* _What to work on_:
Print the lines of the material unchanged, from the line containing "genus: Sylvilagus" through the end of the material, inclusive. Leave the pictures out.

Data records
'''
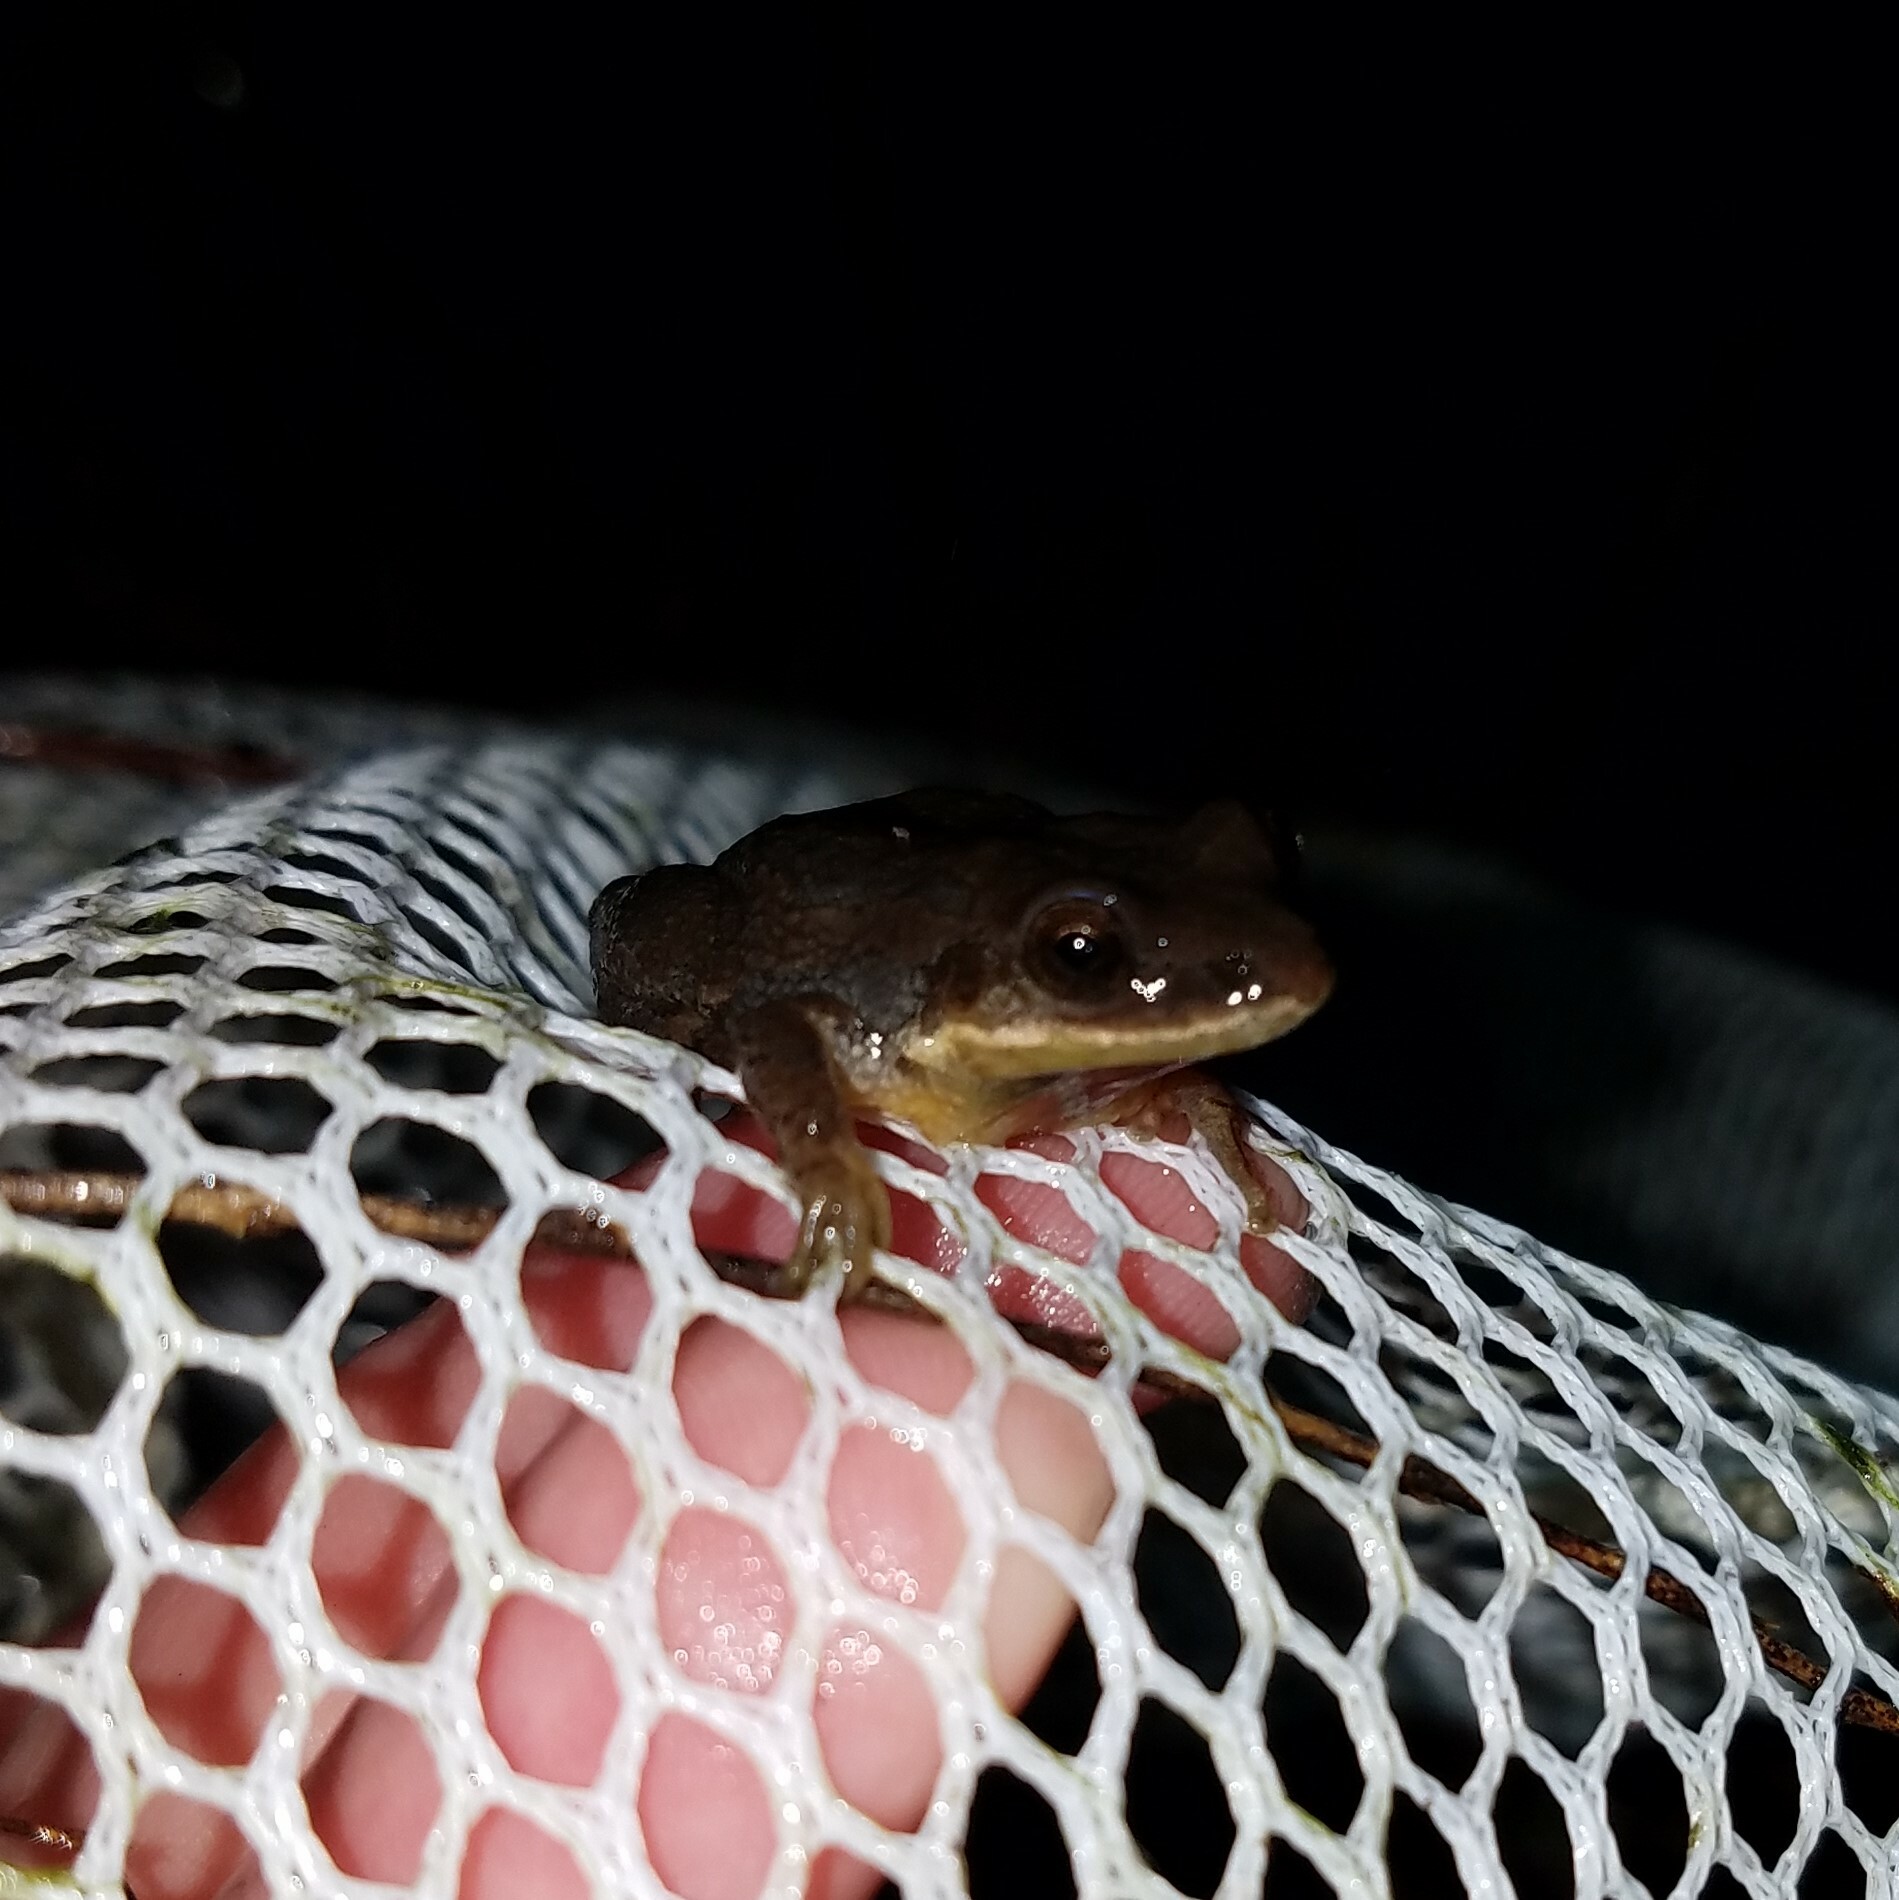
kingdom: Animalia
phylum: Chordata
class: Amphibia
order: Anura
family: Hylidae
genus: Pseudacris
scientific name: Pseudacris feriarum
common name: Upland chorus frog
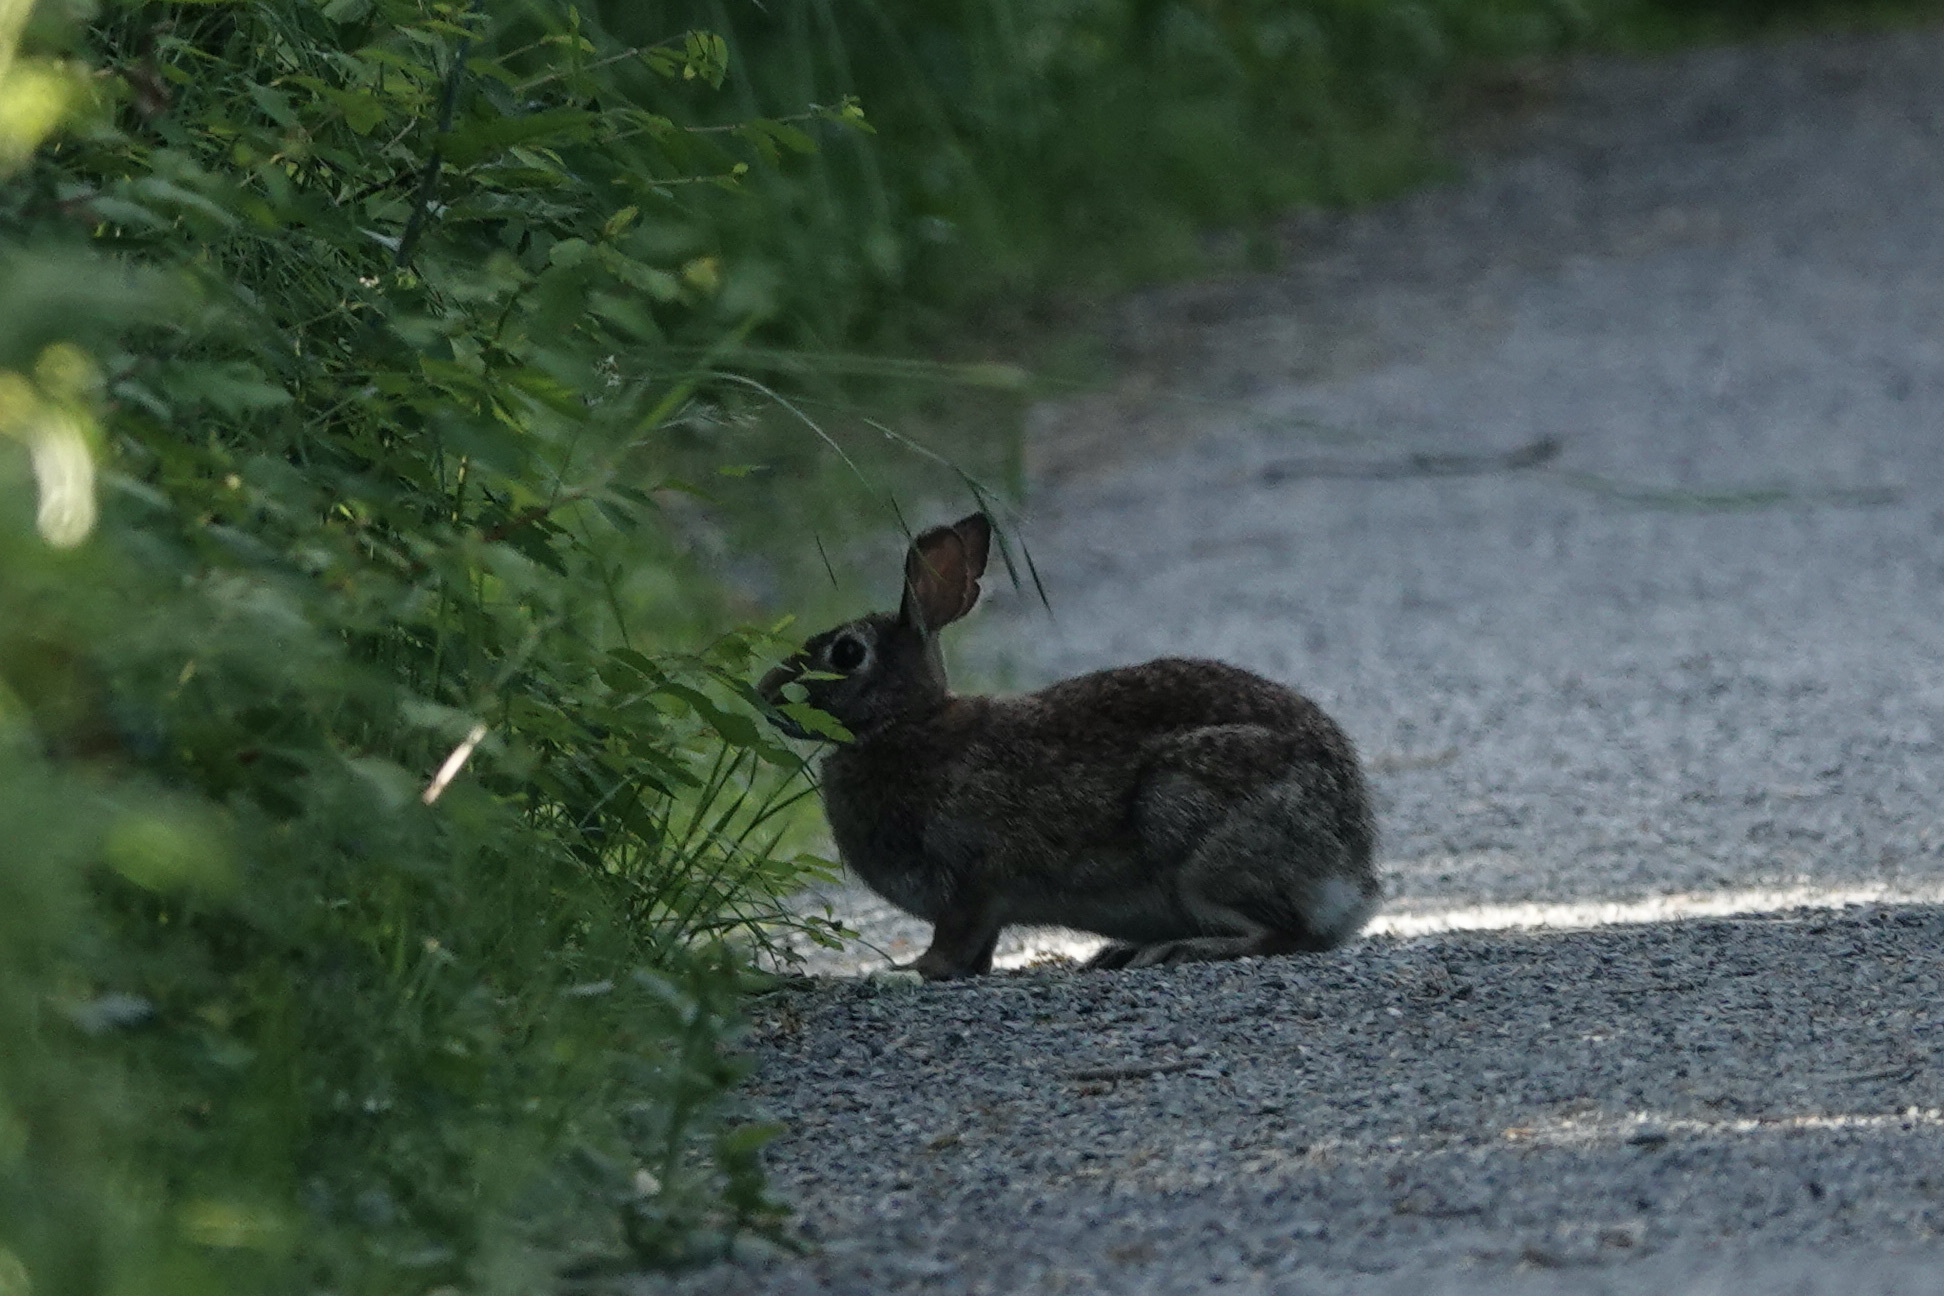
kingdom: Animalia
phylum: Chordata
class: Mammalia
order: Lagomorpha
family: Leporidae
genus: Sylvilagus
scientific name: Sylvilagus floridanus
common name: Eastern cottontail
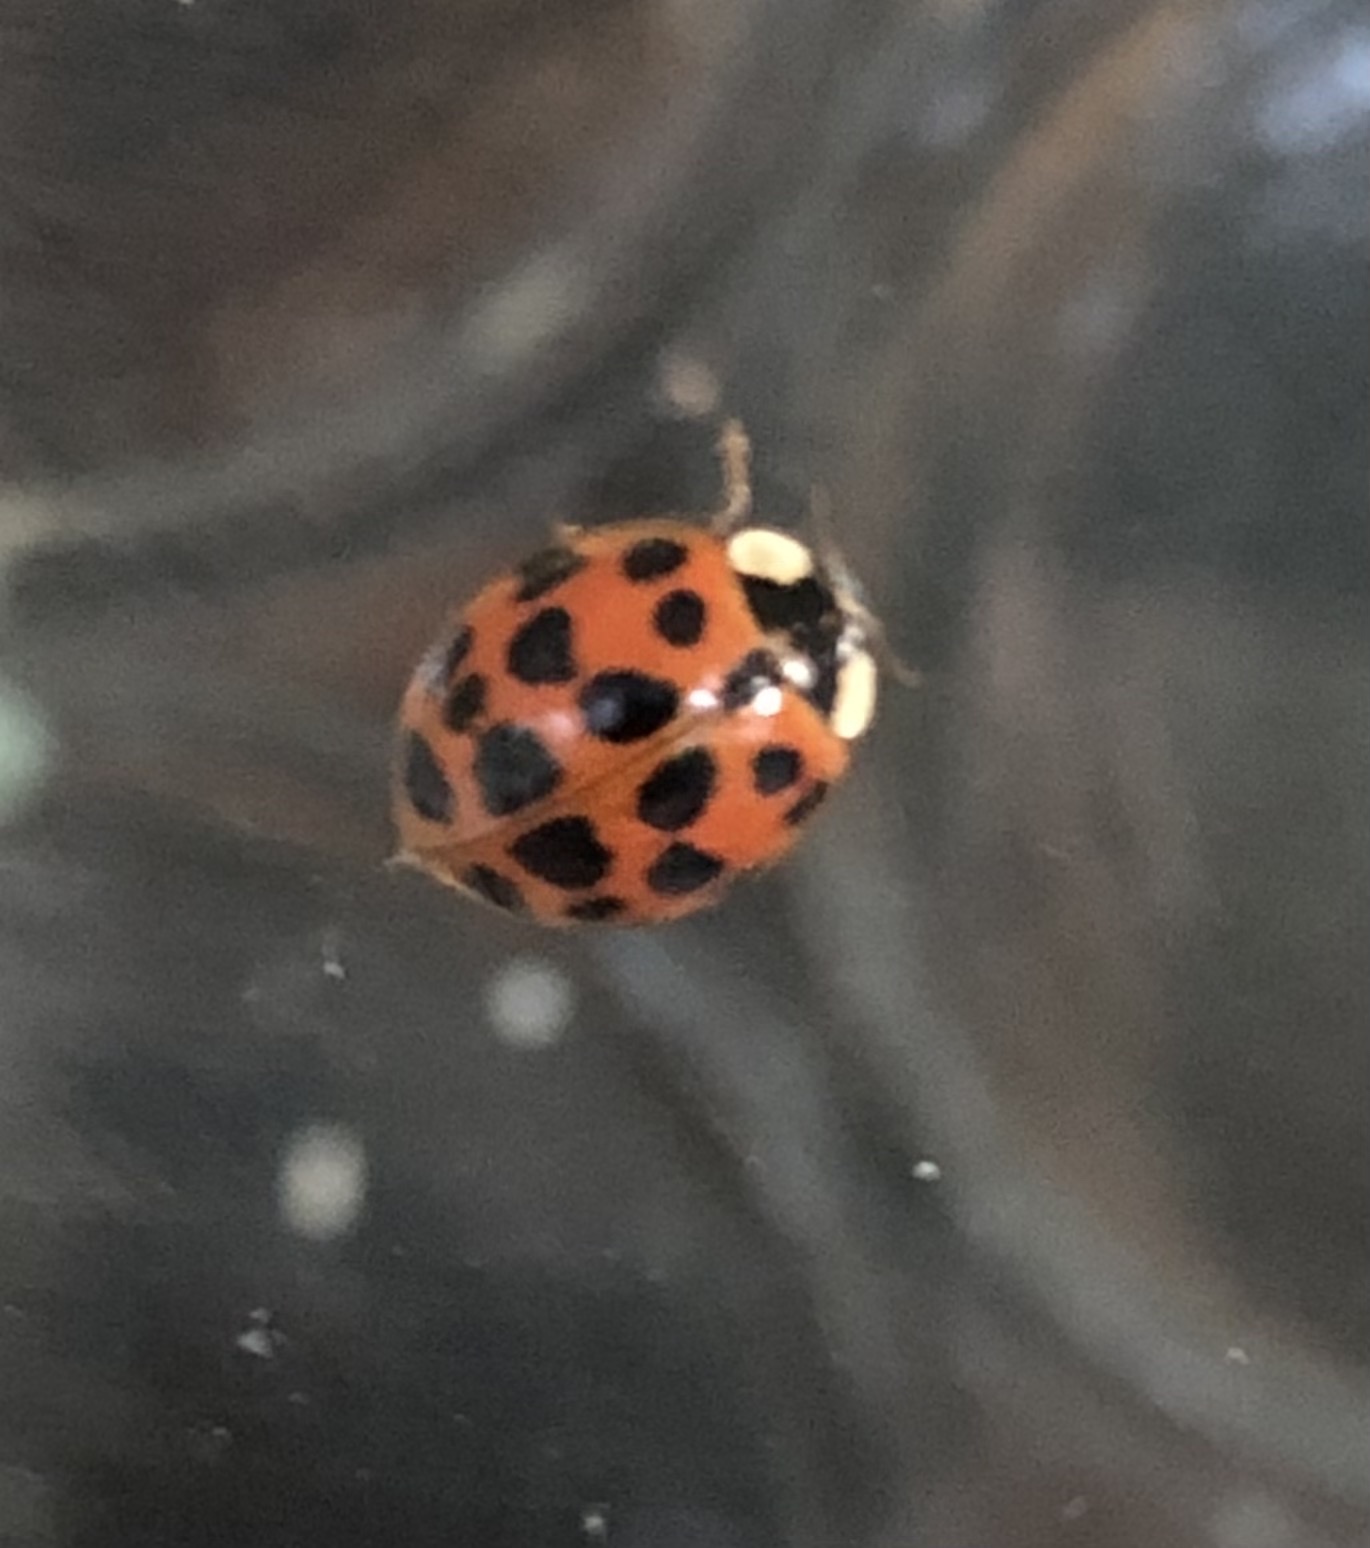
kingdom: Animalia
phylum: Arthropoda
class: Insecta
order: Coleoptera
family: Coccinellidae
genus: Harmonia
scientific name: Harmonia axyridis
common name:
'''
* _Exercise response_:
genus: Sylvilagus
scientific name: Sylvilagus floridanus
common name: Eastern cottontail
kingdom: Animalia
phylum: Arthropoda
class: Insecta
order: Coleoptera
family: Coccinellidae
genus: Harmonia
scientific name: Harmonia axyridis
common name:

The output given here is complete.